We employ the same setup as that in ConvNeXt repository for general usages including training/testing. For details on environment preparation, data download, and training/evaluation scripts, please refer to the original repo for details.
For setting up, firstly git clone ConvNeXt repository and that of ours.
git clone https://github.com/facebookresearch/ConvNeXt.git
git clone https://github.com/NVIDIA/DL4AGX.git
In order to place and set-up Conv-Self-Attention model files within the ConvNeXt implementation, the following commands set up files in the appropriate locations for the training/testing commands to be run.

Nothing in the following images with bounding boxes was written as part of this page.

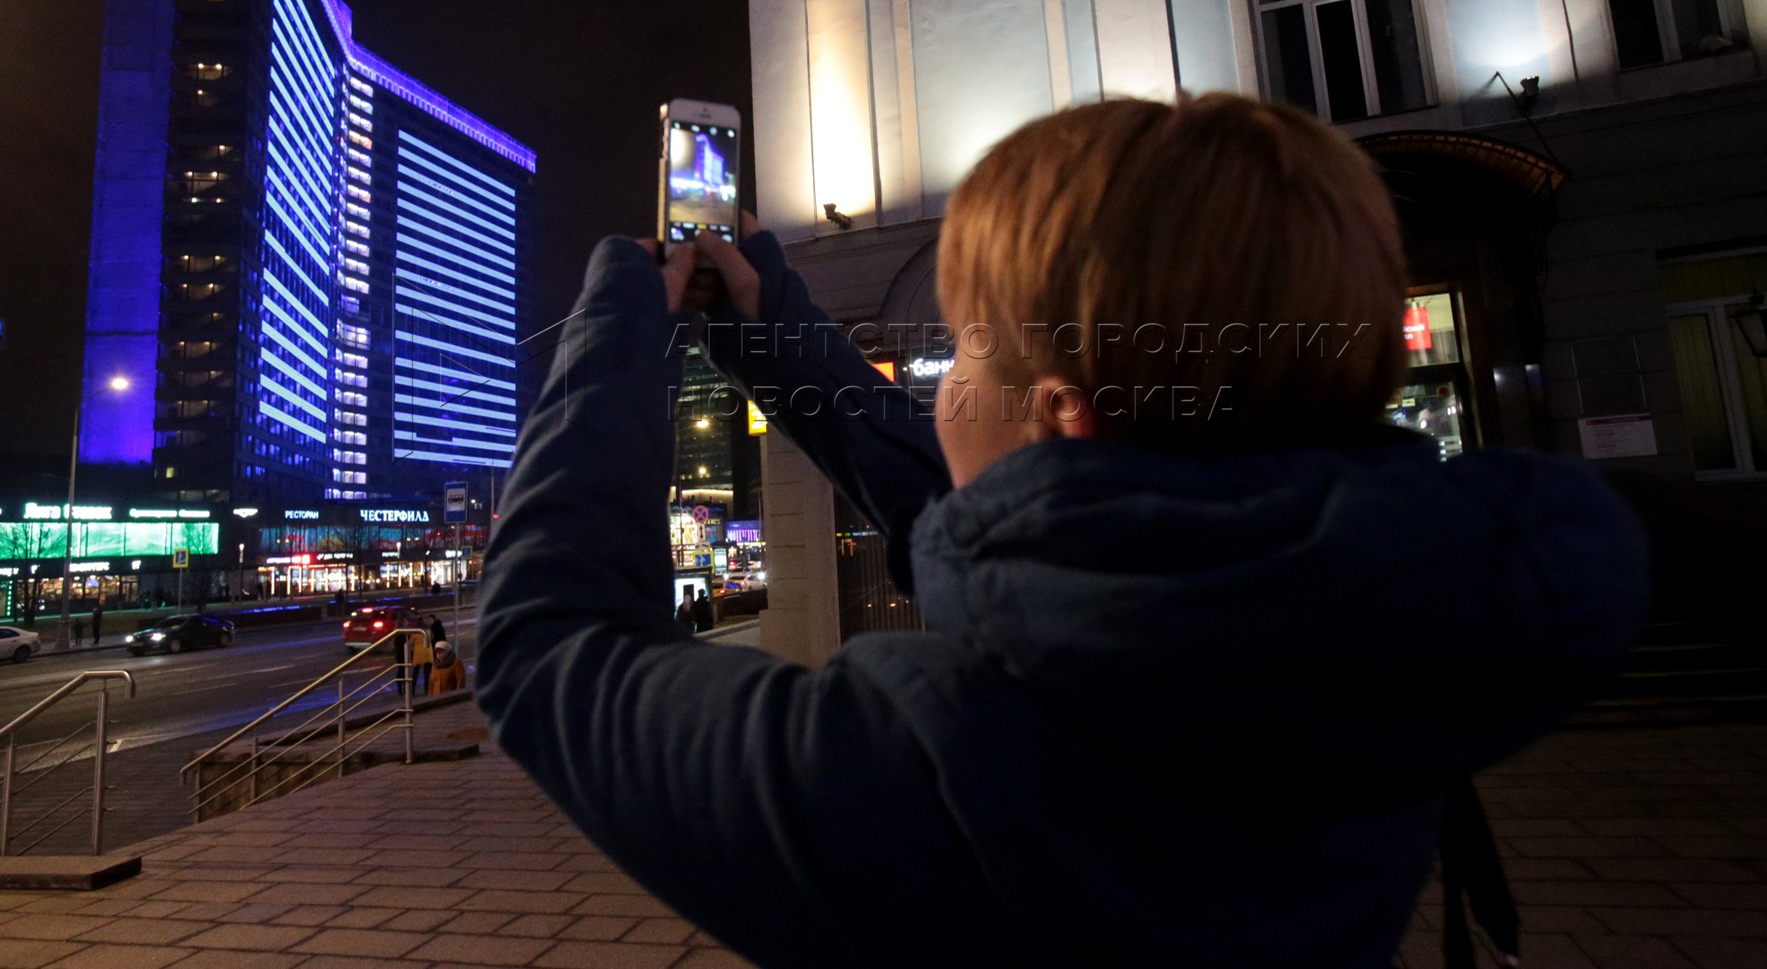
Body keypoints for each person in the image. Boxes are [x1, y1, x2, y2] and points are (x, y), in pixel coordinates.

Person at [475, 95, 1650, 968]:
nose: (936, 385)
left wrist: (615, 326)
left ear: (1061, 413)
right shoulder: (1377, 634)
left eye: (962, 348)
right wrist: (769, 323)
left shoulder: (938, 772)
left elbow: (546, 648)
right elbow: (1024, 517)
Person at [409, 626, 434, 693]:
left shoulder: (415, 633)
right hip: (428, 653)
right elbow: (432, 638)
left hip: (418, 654)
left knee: (415, 673)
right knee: (427, 674)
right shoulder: (428, 632)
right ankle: (426, 690)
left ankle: (412, 690)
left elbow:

cp your/path/to/DL4AGX/ConvSelfAttention/convselfattn.py your/path/to/ConvNeXt/models
cp your/path/to/DL4AGX/ConvSelfAttention/implement_CSA.py your/path/to/ConvNeXt/
cd ConvNeXt
Once copying required files in the ConvNeXt repository, make sure the files in this git are located in the following directories of ConvNeXt:
ConvNeXt
├ models
│ ...
│ └ convselfattn.py
├ object_detection
├ semantic_segmentation
│ ...
└ implement_CSA.py
Then, run the following command in order for main.py
to include the newly implemented files:
python implement_CSA.py
For training the network with CSA modules,
we established the distributed training via bcprun
with NVIDIA Base Command Platform.
The training was dones with 2 8-GPU nodes updating every 2 epochs to follow the original training criterion of ConvNeXt's batch_size=4096
.
bcprun --nnodes 2 --npernode 8 --cmd 'python main.py --model convselfattn --drop_path 0.1 \
--lr 4e-3 --batch_size 128 --update_freq 2 --use_amp True --model_ema true \
--model_ema_eval false --data_path your/path/to/dataset/ \
--output_dir /results --sync_BN True --warmup_epochs 20 --epochs 300'
Once the training is done, we provide an example evaluation command for a ImageNet-1K pre-trained CSA Network:
python main.py --model convselfattn --eval true --resume your/path/to/trained_model.pth
Our CSA network should give Top-1 accuracy of 81.30%
for FP32 inferences if trained properly with the training command above.
The provided code can be used for research or other non-commercial purposes. For details please check the LICENSE file.